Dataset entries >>
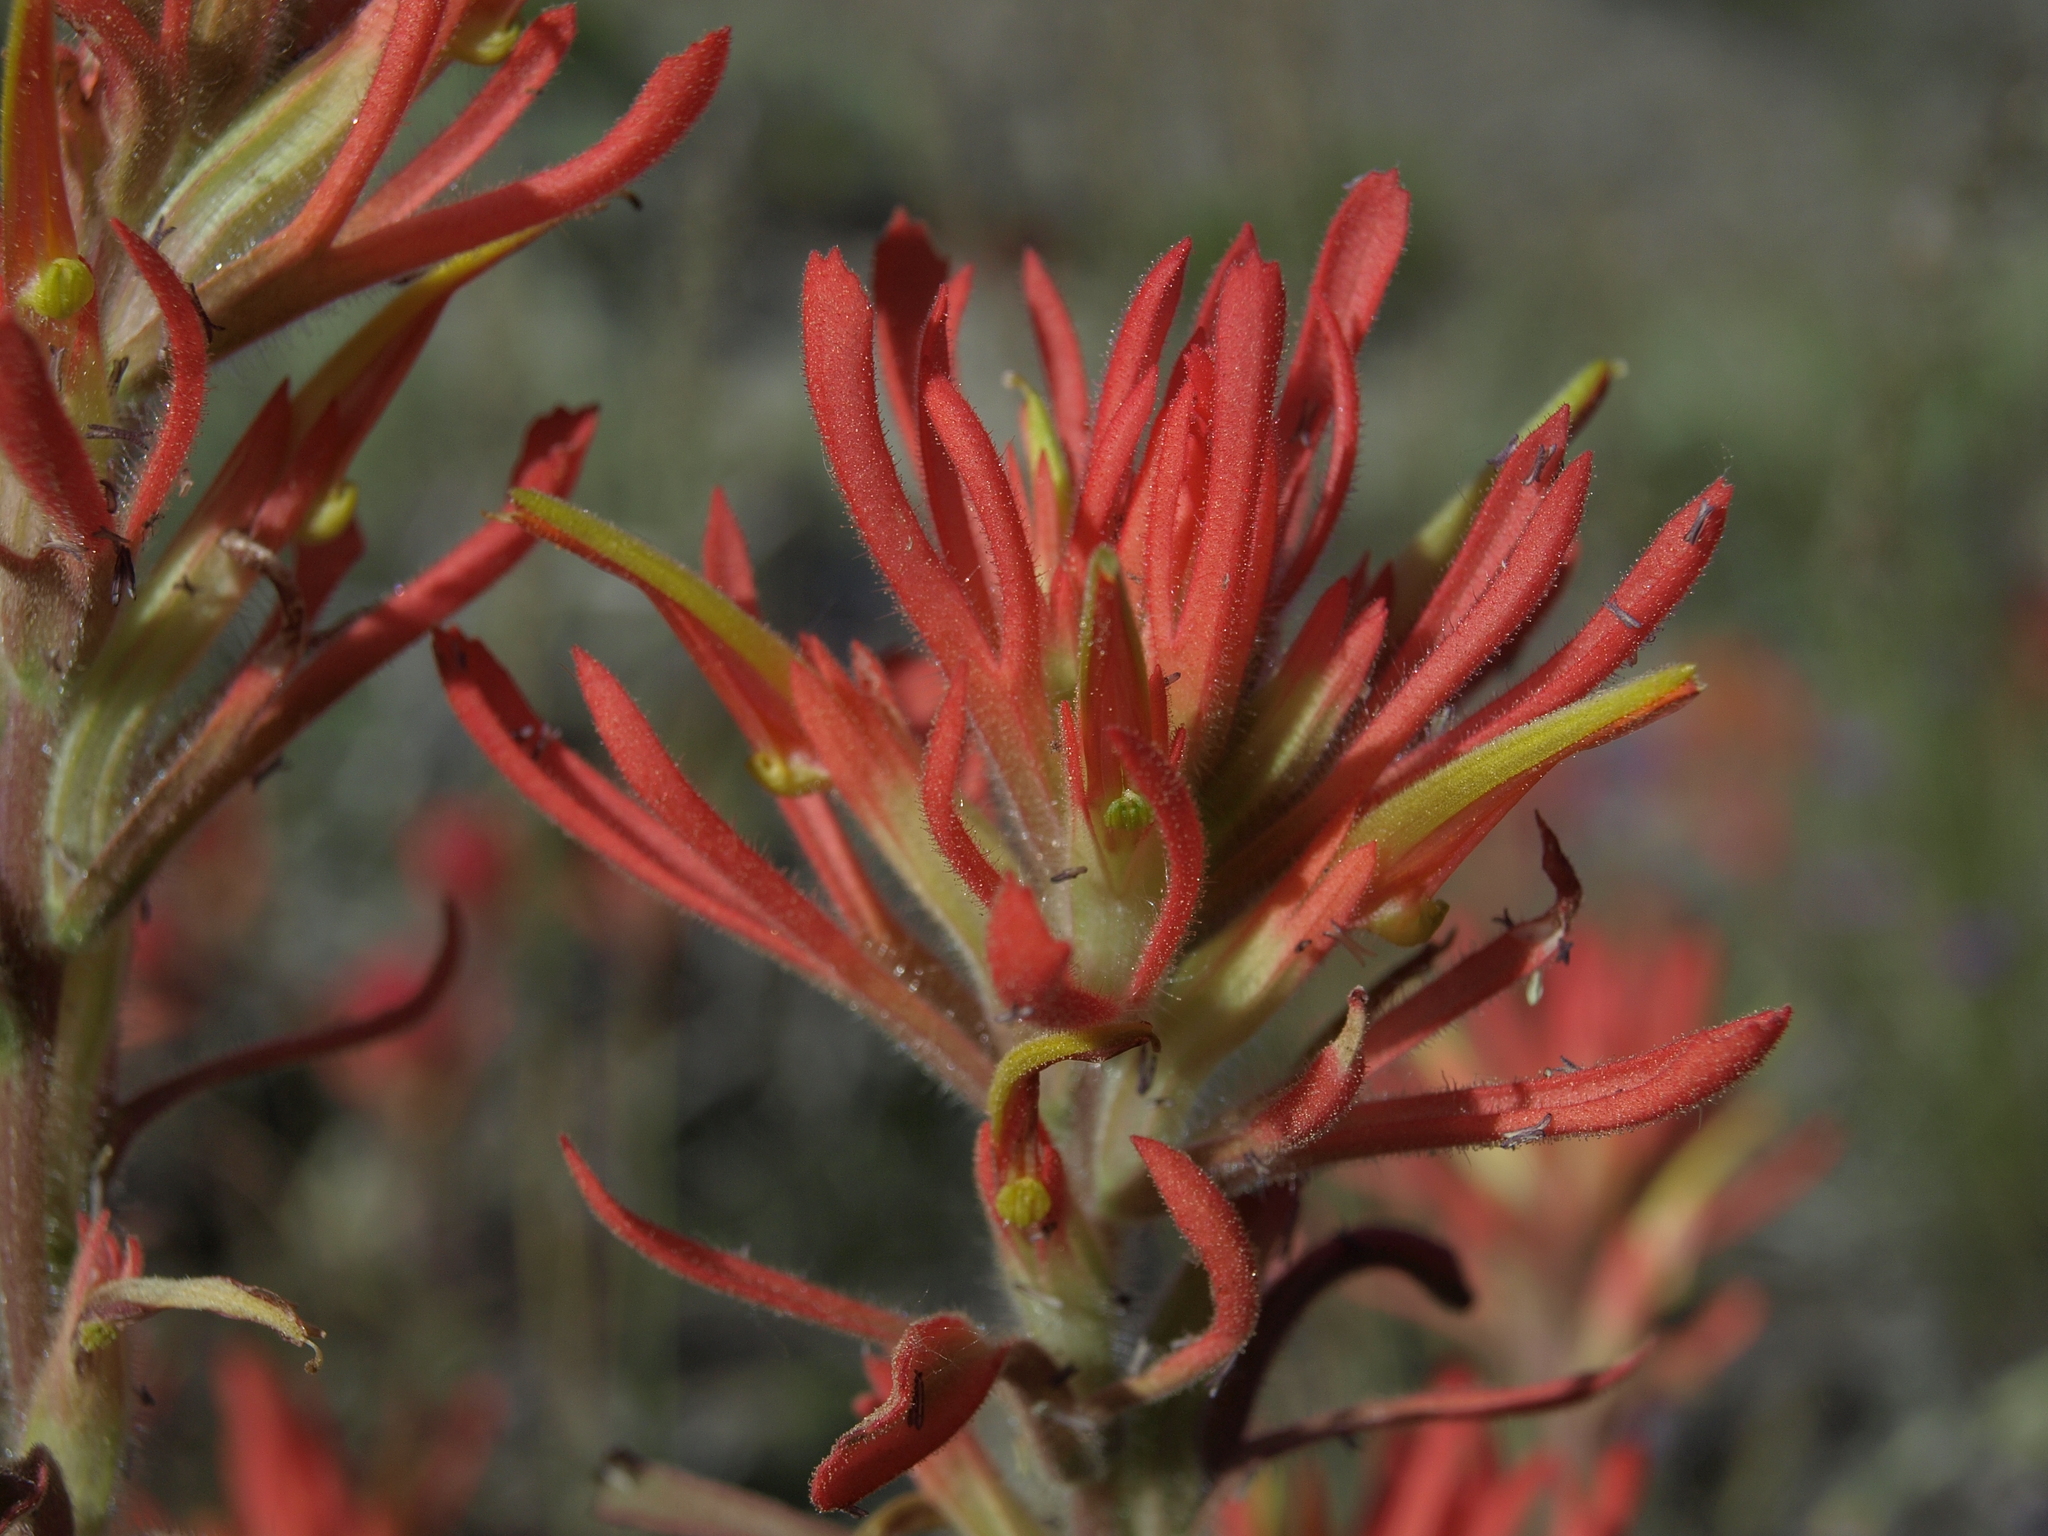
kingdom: Plantae
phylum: Tracheophyta
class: Magnoliopsida
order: Lamiales
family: Orobanchaceae
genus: Castilleja
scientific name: Castilleja applegatei
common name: Wavy-leaf paintbrush
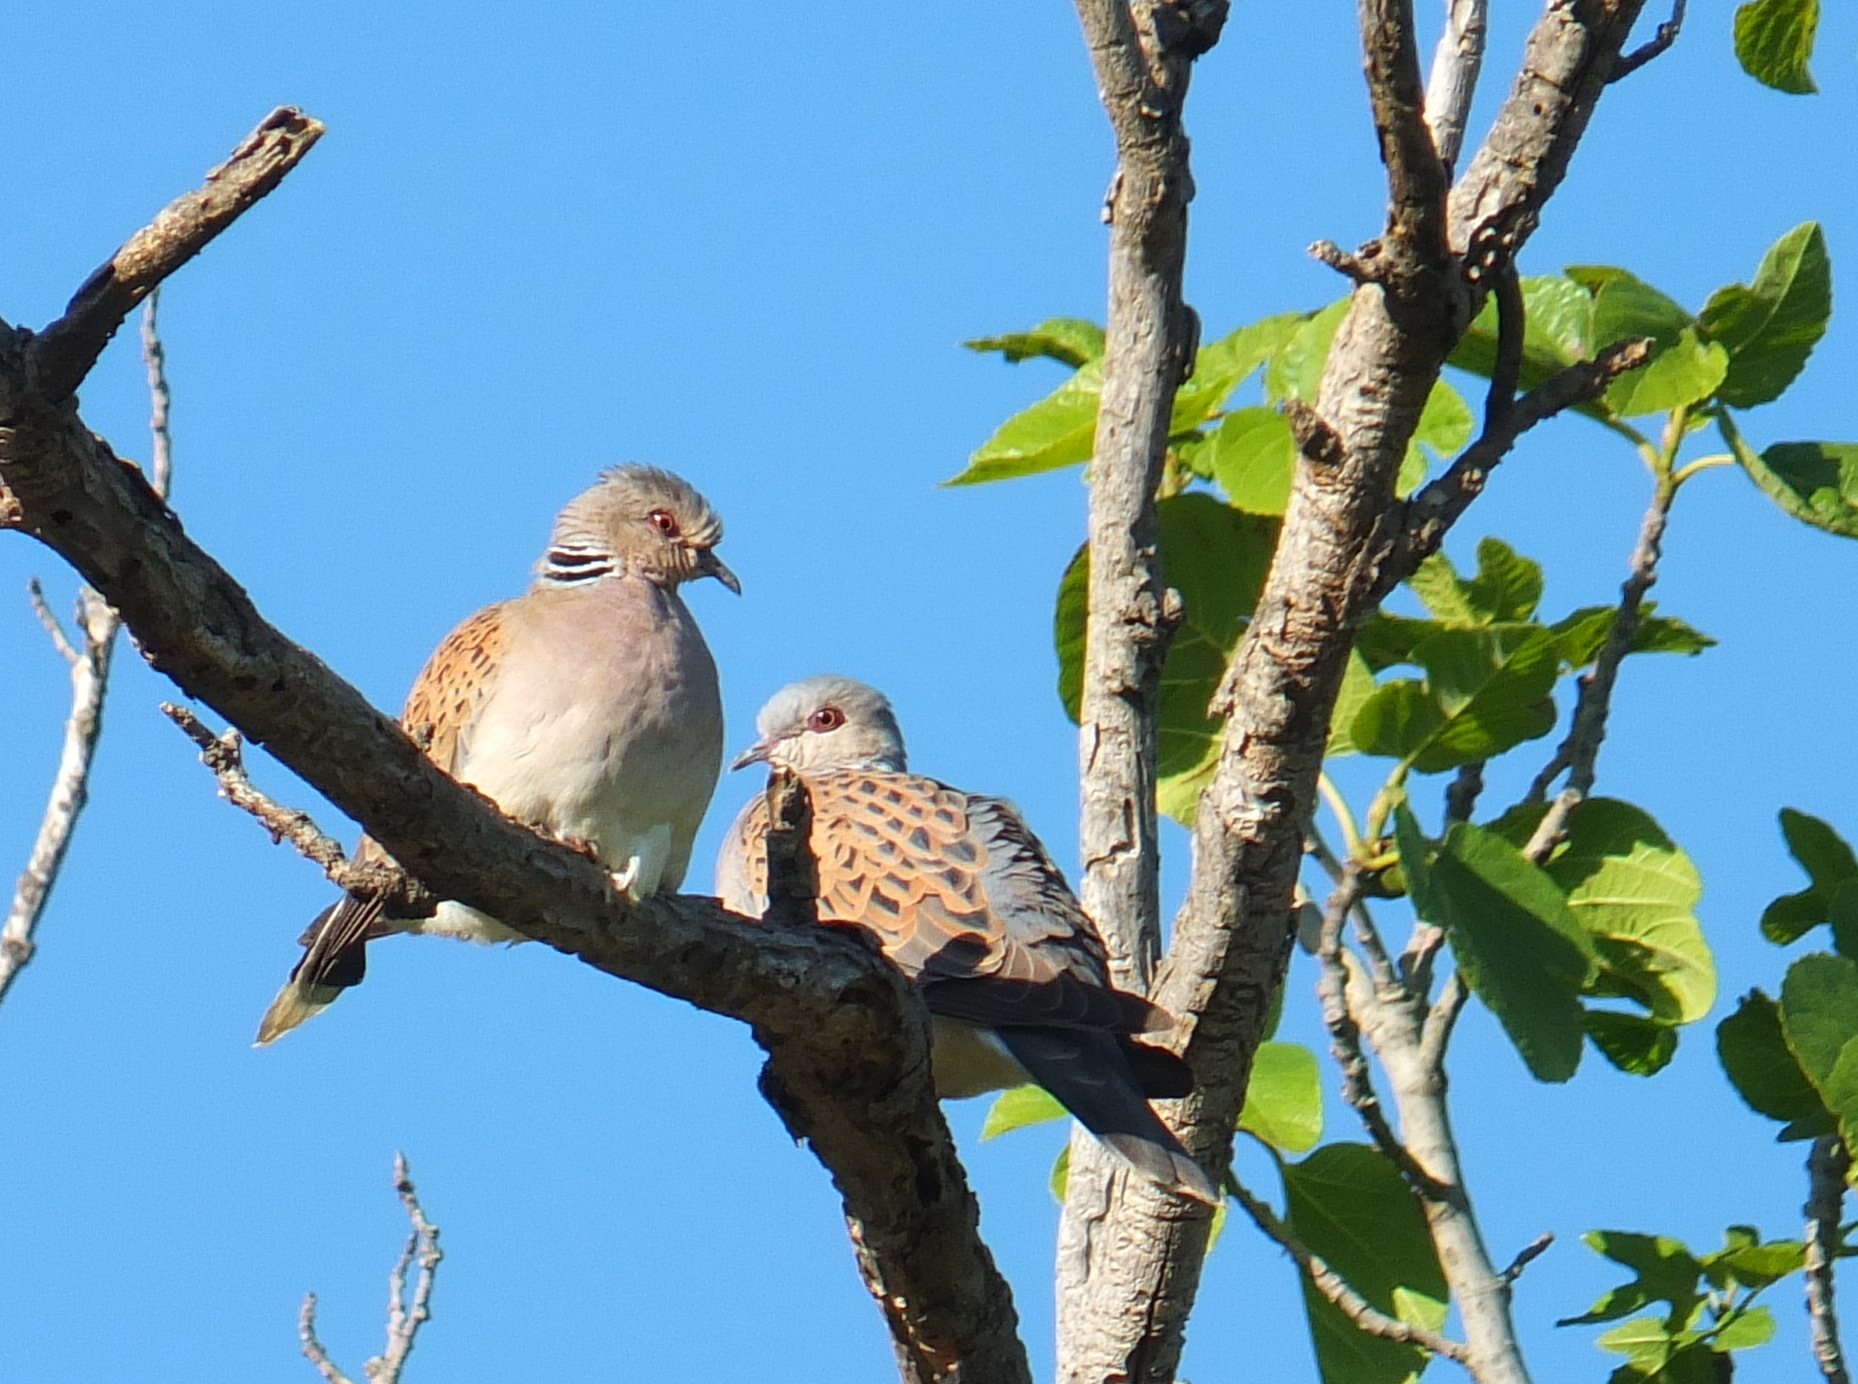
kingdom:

WHAT IS BEING ASKED >>
Arrange every line of the data above as a Markdown table with two columns, Row and Line, numbering the rows and skipping any blank lines. Leave the pictures out of your answer.

EXERCISE SOLUTION >>
| Row | Line |
|---|---|
| 1 | kingdom: Plantae |
| 2 | phylum: Tracheophyta |
| 3 | class: Magnoliopsida |
| 4 | order: Lamiales |
| 5 | family: Orobanchaceae |
| 6 | genus: Castilleja |
| 7 | scientific name: Castilleja applegatei |
| 8 | common name: Wavy-leaf paintbrush |
| 9 | kingdom: |